DATA
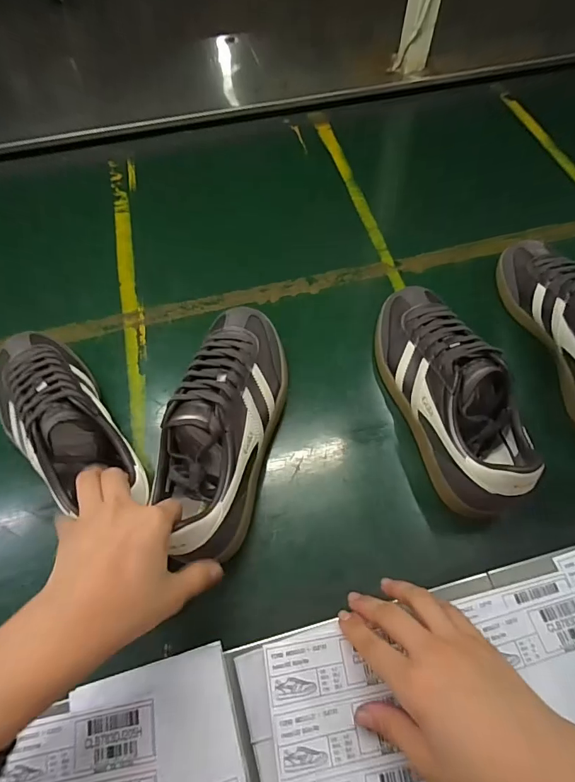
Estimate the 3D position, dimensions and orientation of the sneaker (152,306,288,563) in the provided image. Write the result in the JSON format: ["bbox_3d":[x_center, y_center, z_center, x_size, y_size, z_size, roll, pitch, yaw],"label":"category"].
[{"bbox_3d":[-0.057,0.024,0.409,0.086,0.091,0.254,7,58,5],"label":"sneaker"}]

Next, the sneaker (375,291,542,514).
[{"bbox_3d":[0.160,-0.009,0.435,0.080,0.096,0.258,-12,62,-5],"label":"sneaker"}]

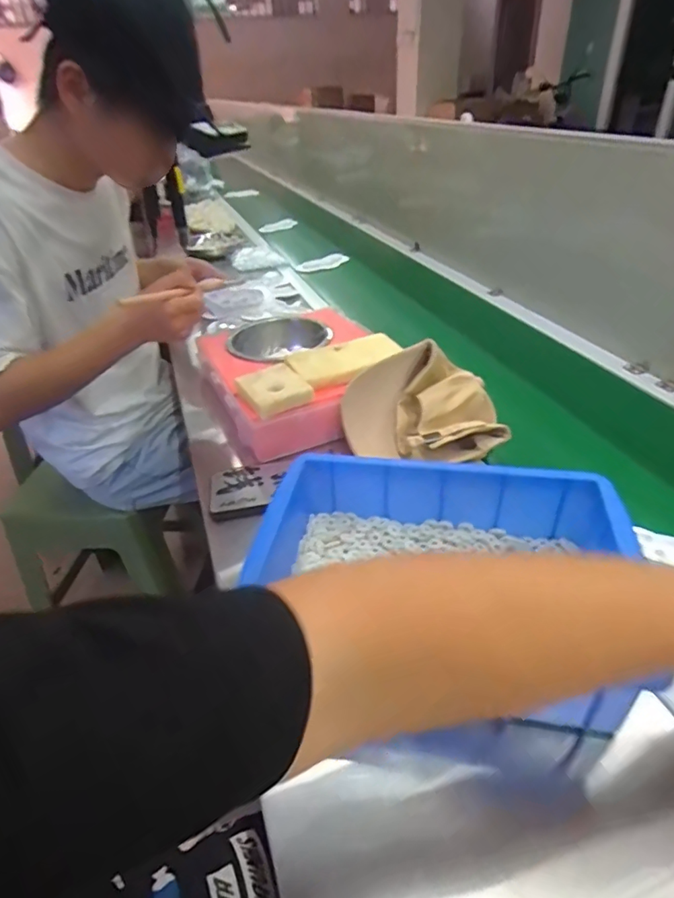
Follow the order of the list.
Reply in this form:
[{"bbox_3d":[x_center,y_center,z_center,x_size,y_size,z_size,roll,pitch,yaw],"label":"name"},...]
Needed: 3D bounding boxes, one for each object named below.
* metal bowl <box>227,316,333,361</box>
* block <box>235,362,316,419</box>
[{"bbox_3d":[-0.089,-0.170,0.836,0.154,0.046,0.154,-3,36,2],"label":"metal bowl"},{"bbox_3d":[-0.082,-0.078,0.659,0.078,0.015,0.091,-20,39,-20],"label":"block"}]

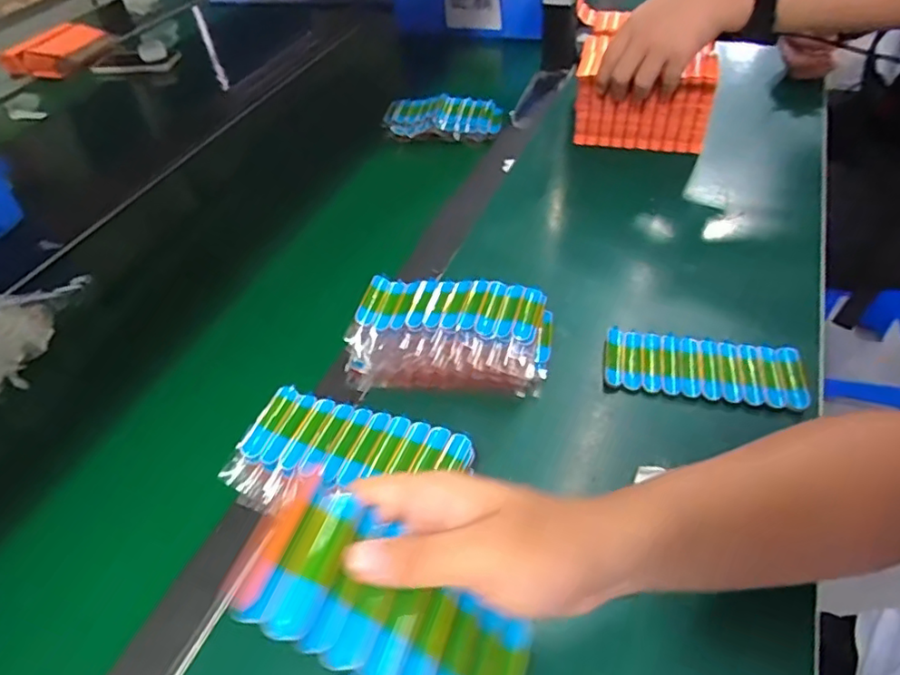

WORK ITEM
Everything in the data except the pictures needs to be written out exactly.

RESULT
Estimate the 3D position, dimensions and orientation of the sneaker (152,306,288,563) in the provided image. Write the result in the JSON format: ["bbox_3d":[x_center, y_center, z_center, x_size, y_size, z_size, roll, pitch, yaw],"label":"category"].
[{"bbox_3d":[-0.057,0.024,0.409,0.086,0.091,0.254,7,58,5],"label":"sneaker"}]

Next, the sneaker (375,291,542,514).
[{"bbox_3d":[0.160,-0.009,0.435,0.080,0.096,0.258,-12,62,-5],"label":"sneaker"}]

Follow the order of the list.
Reply in this form:
[{"bbox_3d":[x_center,y_center,z_center,x_size,y_size,z_size,roll,pitch,yaw],"label":"name"},...]
Needed: 3D bounding boxes, one for each object named below.
* metal bowl <box>227,316,333,361</box>
* block <box>235,362,316,419</box>
[{"bbox_3d":[-0.089,-0.170,0.836,0.154,0.046,0.154,-3,36,2],"label":"metal bowl"},{"bbox_3d":[-0.082,-0.078,0.659,0.078,0.015,0.091,-20,39,-20],"label":"block"}]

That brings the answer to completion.